• Your goal:
Write out the passage of the restaurant review below starting with "When you enter" and going on through "playing which nights.", word for word.

• Source text:
══════════════════════════════
Much has changed for the better since Sizzling Tandoor in Santa Rosa was bought by Vinay Patel about three years ago.

What used to be an uninspired Indian restaurant now offers an adventuresome menu, including (on Mondays through Thursdays) southern Indian dishes seldom seen in these parts.

In southern India, the dosa is as ubiquitous as the crepe is in France — and in fact, dosa means crepe, but these are made with rice flour and split lentils instead of wheat flour. In India, dosas are traditionally a breakfast dish, but are also eaten at other times. There are dozens of variations, and Sizzling Tandoor puts five of them on its menu.

India is the land of hot as well as aromatic spices. The restaurant will ask you how you want your dishes spiced — mild, medium or spicy? Mild is a gentle but insistent heat. Medium is what we usually think of as spicy. And spicy means that you’ll break a sweat and be reaching for the raita — the palate-cooling yogurt dip made with cilantro, cumin, mint and sometimes cucumber. Do order the Cucumber Raita ($3.95 ) if you’re going to order anything with a spiciness level above mild. You’ll need it.

One of the most welcome innovations is the lineup of Indian spice blends called masalas that you can buy to spice up your own home cooking. Ten blends are put together from spices imported from India and assembled to enhance various dishes like chicken, seafood and lamb. Fans of Indian food know that in India, many dishes are cooked using ghee, or clarified butter. You can order dishes cooked with ghee here for an extra buck.

When you enter Sizzling Tandoor, you’ll see the elephant-headed Hindu god Ganesh on your right, sitting with a flaming aura of peacock feathers emerging from behind him. It’s a comforting image, as Ganesh is known as the remover of obstacles. The rest of the decor is also decidedly Indian, with cloth paintings and lighted wall sconces that look like medieval Indian hats. A large flat-screen TV behind the service bar was showing a hosted program of Indian music videos on a recent night. And if you prefer your ragas live, a sitar and tabla duo alternate with belly dancers on Fridays and Saturdays from 6 to 9 p.m. Check with the restaurant to see who’s playing which nights.

Service is quick, attentive and helpful when navigating the large menu full of unfamiliar — to many of us — Indian specialties like kofta dilkhush, bhel puri, and laccha paratha, to name a few. Thankfully, a line of italic type under the Indian names tells you in English what you’re going to get.

Indian and domestic beers are available (Kingfisher is on tap as well as in the bottle), and there’s a tidy little wine list at reasonable prices: 2005 Geyser Peak Chardonnay is $24.95, 2002 Sawkar Family Sauvignon Blanc is $18.95, Fetzer Gewurztraminer is $16.95, 2005 Red Rock Merlot is $20.95. If you order wines by the glass, they’re likely to be fresh as the restaurant has a nitrogen-sparge system for keeping oxygen away from opened bottles.

As dinner starts, you’re given a group of dips to use as you please. They include mango-tamarind and cilantro-mint dips, both of which helped pick up the flavor of Vegetable Samosas ($4.95 ). Two of these pyramidal pastries were rather coarse versions of what can be a light appetizer of pastry crust stuffed with steamy spiced potatoes and peas.
══════════════════════════════
• Listing:
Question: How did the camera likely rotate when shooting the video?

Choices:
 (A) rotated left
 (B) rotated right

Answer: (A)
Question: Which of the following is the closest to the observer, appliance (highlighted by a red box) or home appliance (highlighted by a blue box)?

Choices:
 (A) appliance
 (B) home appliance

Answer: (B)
══════════════════════════════
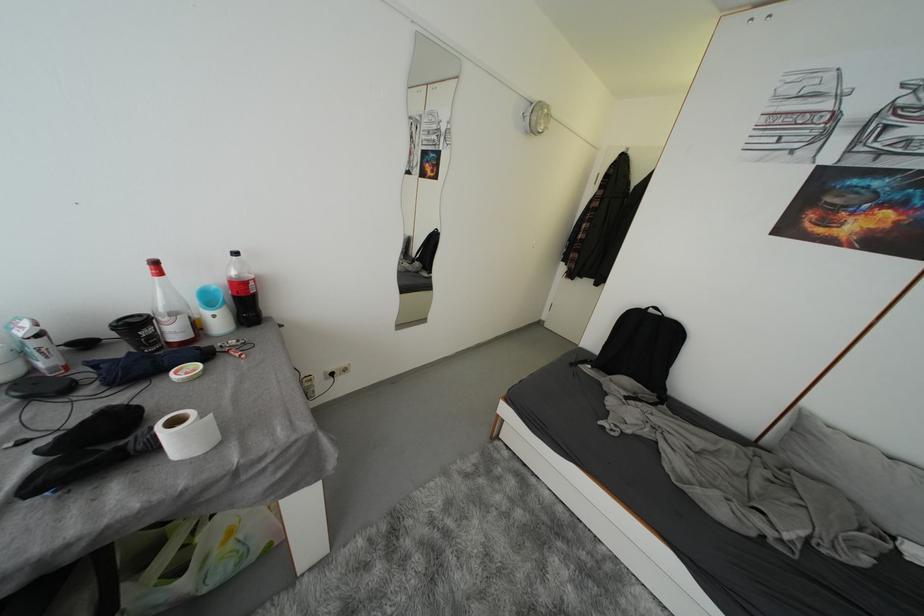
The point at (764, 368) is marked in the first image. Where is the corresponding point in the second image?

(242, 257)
══════════════════════════════
• Task output:
When you enter Sizzling Tandoor, you’ll see the elephant-headed Hindu god Ganesh on your right, sitting with a flaming aura of peacock feathers emerging from behind him. It’s a comforting image, as Ganesh is known as the remover of obstacles. The rest of the decor is also decidedly Indian, with cloth paintings and lighted wall sconces that look like medieval Indian hats. A large flat-screen TV behind the service bar was showing a hosted program of Indian music videos on a recent night. And if you prefer your ragas live, a sitar and tabla duo alternate with belly dancers on Fridays and Saturdays from 6 to 9 p.m. Check with the restaurant to see who’s playing which nights.